Sydney festival teeters 'on a knife-edge' ahead of Wednesday's opening

The first major Australian arts festival of 2021 will be a litmus test for those to come as it navigates shifting sands around the city’s recent Covid outbreak

Sydney festival, the first major Australian arts festival of 2021, is “on a knife-edge” amid a volatile Covid environment, according to its artistic director.

The festival is poised to open on Wednesday and its administrators are on high alert. Though NSW Covid-19 case reports remain low, the list of exposure sites is growing by the day, $200 on-the-spot fines have kicked in for anyone in greater Sydney not wearing a mask in a number of indoor settings, and even much-discussed cricket matches have now reduced venue capacity.

“I’m trying to put my feelings aside and just keep responding to public health orders as they change,” Sydney festival artistic director Wesley Enoch said.

“In many ways it’s a very dispassionate opening for the festival because we’ve been planning for Covid safety for many months now. Everything is very well ordered and methodical, which is terrible for me because normally I’m the typical excitable festival director. Right now I feel more like a school teacher running an excursion, keeping everyone safe,” Enoch said.

With Perth festival following in early February and Adelaide festival a few weeks later, what happens in Sydney will be keenly observed.

Thanks to international and state border closures, this year’s program of theatre, music, dance and performance and will be an all-Australian – indeed, almost all-Sydney – affair, in some ways more like it was in the early 1980s when it was called the Festival of Sydney.

“Australian-made was a very easy pivot for me,” Enoch said. “It’s in my DNA and it’s about trying to look after each other after a very hard year for the arts.”

Sydney Festival Artistic Director Wesley Enoch.
Sydney festival’s ‘typical excitable festival director’, Wesley Enoch, says he feels more like a teacher on a school trip, making sure everyone is safe. Photograph: Steven Saphore/AAP

So far, three shows have been forced out of the program by state border closures. Other interstate artists have chosen to continue with their festival engagements and quarantine where necessary.

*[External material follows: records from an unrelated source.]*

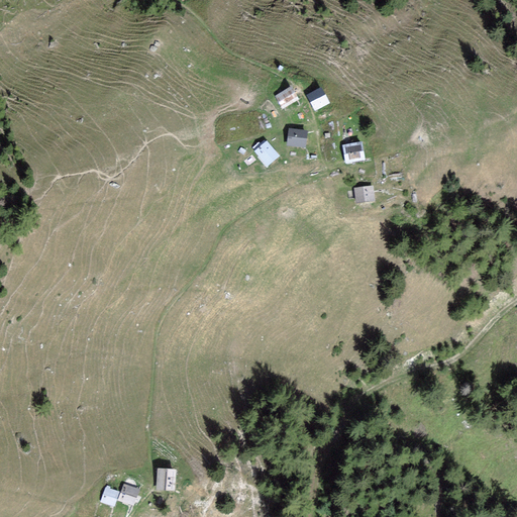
[(296,96),(291,87),(277,96),(282,104),(296,96)]
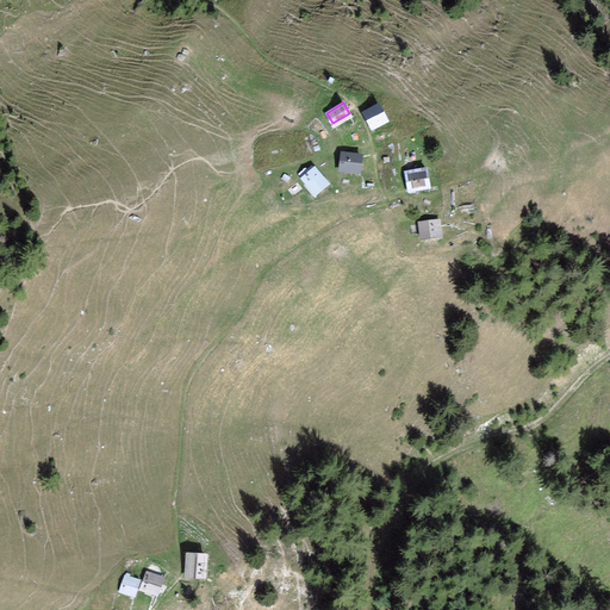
[(387,122),(378,105),(362,113),(372,129),(387,122)]
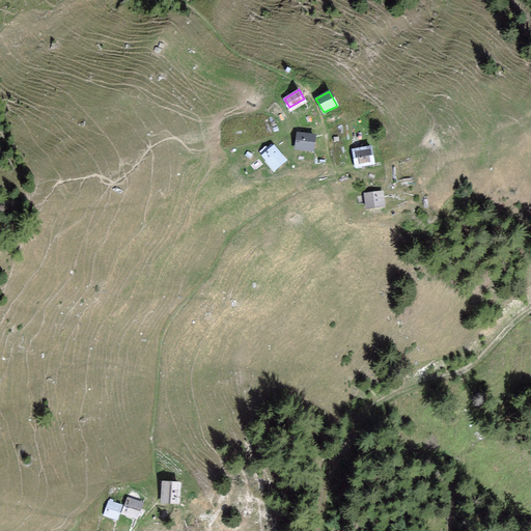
[(315,135),(298,133),(296,148),(313,150),(315,135)]
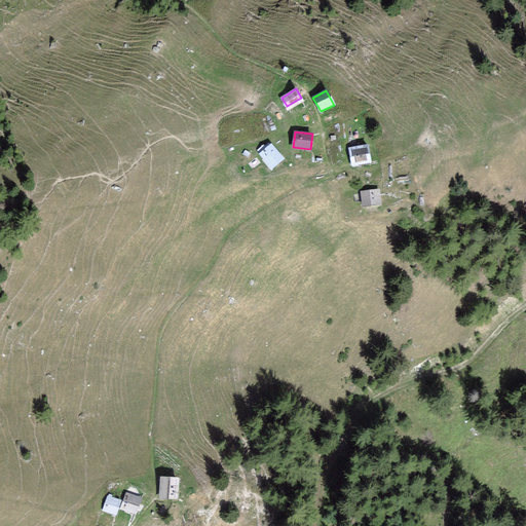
[(284,158),(271,144),(260,153),(272,167),(284,158)]
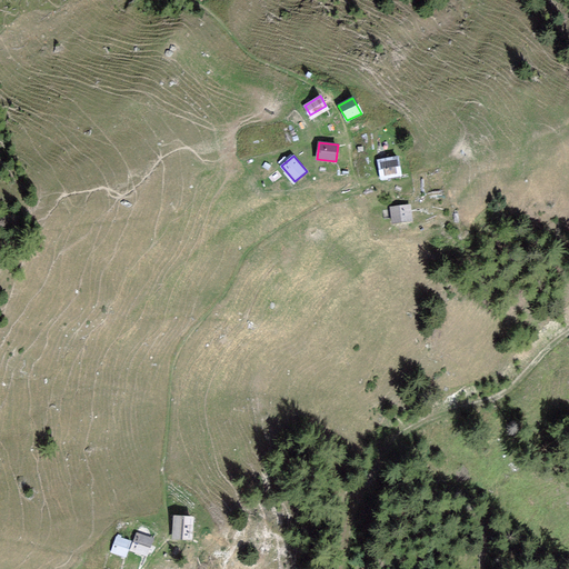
[(400,176),(398,158),(378,161),(381,179),(400,176)]
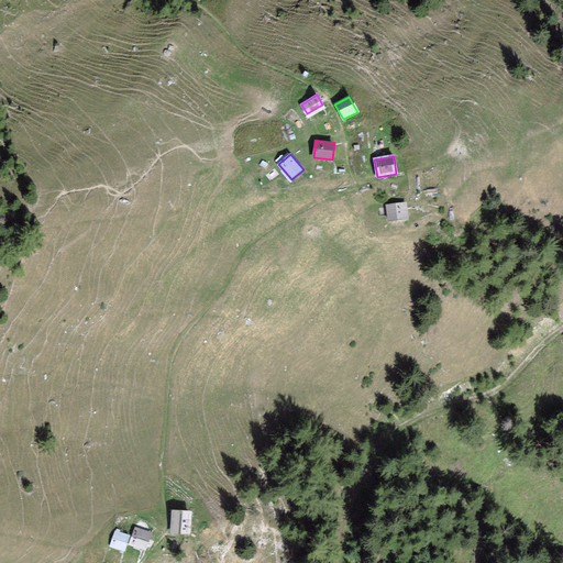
[(407,217),(405,203),(387,206),(389,220),(407,217)]
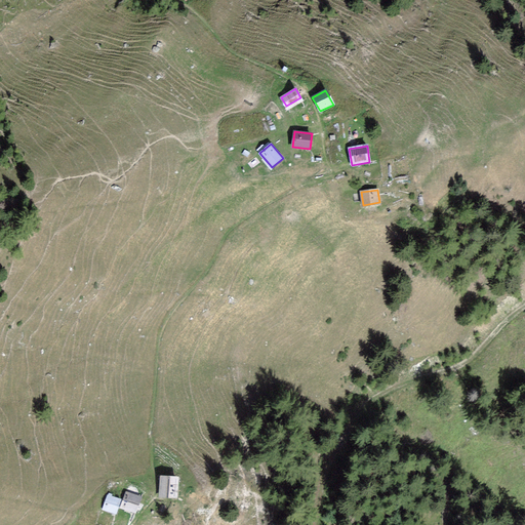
[(177,478),(161,477),(160,495),(176,496),(177,478)]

The wearing of face masks is now mandatory in indoor entertainment venues. The festival has bought 15,000 masks to distribute to anyone who forgets to bring their own.

Sydney festival’s outdoor events – those at Barangaroo headland, for example – will also require patrons to wear masks, Enoch confirmed. The festival’s indoor venues are operating at 50% capacity at a time when Sydney’s commercial theatres are routinely at 75-85% capacity.

“We budgeted at 50% from the start,” Enoch said. “It’s a soft cap so that we can open up more seats if a show becomes very popular, but I wouldn’t expect that to be the norm.”

Director Kate Gaul has been preparing for a revival of her production of Gilbert and Sullivan’s HMS Pinafore at Parramatta’s Riverside theatres, which is showing as part of the festival. She said the past two weeks have been “nerve-racking”.

“Since before Christmas we’ve been worrying about whether or not we can go ahead,” said Gaul. “But now, it’s just so exciting to be working again. We are so very fortunate in this country to be putting shows on at all. Everyone in the cast is very excited.”

Josef Ber in HMS Pinafore.
Josef Ber in HMS Pinafore, which is showing as part of the Sydney festival. Photograph: Clare Hawley

HMS Pinafore was created pre-Covid, Gaul said. The show has to be re-rehearsed with new cast members and according to new health department guidelines, including playing with no interval.

A very significant kiss in the show also needs to be reconsidered.

“Everything we do on stage is a negotiation between the performers,” Gaul said. “We will open the discussion about the kiss later this week. The goal is to achieve the drama and the surprise and the delight of the show without putting anyone at risk.”

The show will be re-blocked so that the cast sing out to the audience and never in each other’s faces, Gaul said. The audience will be at least 5 metres away from the nearest performer.

“When you sing loudly you need a lot of air but we are not singing at each other for lots of health reasons, including hearing,” she said. “We are pushing the sound out to the audience but we’re also taking care of the audience by observing greater distance. The cast don’t come forward on the stage and they don’t come into the audience.”

Earlier in the year, Gaul created a sideline for herself sewing masks for anyone in the theatre industry who needed one. “They were harder to get back then,” she said. “Now you can buy them everywhere so I don’t need to do that any more.”

Gaul is feeling optimistic about her show going ahead. “We all need a bit of a laugh and this is a fun show,” she said. “I’ve been really impressed by the mask-wearing and the Covid-safe rules. The industry has really stepped up to keep everyone safe.”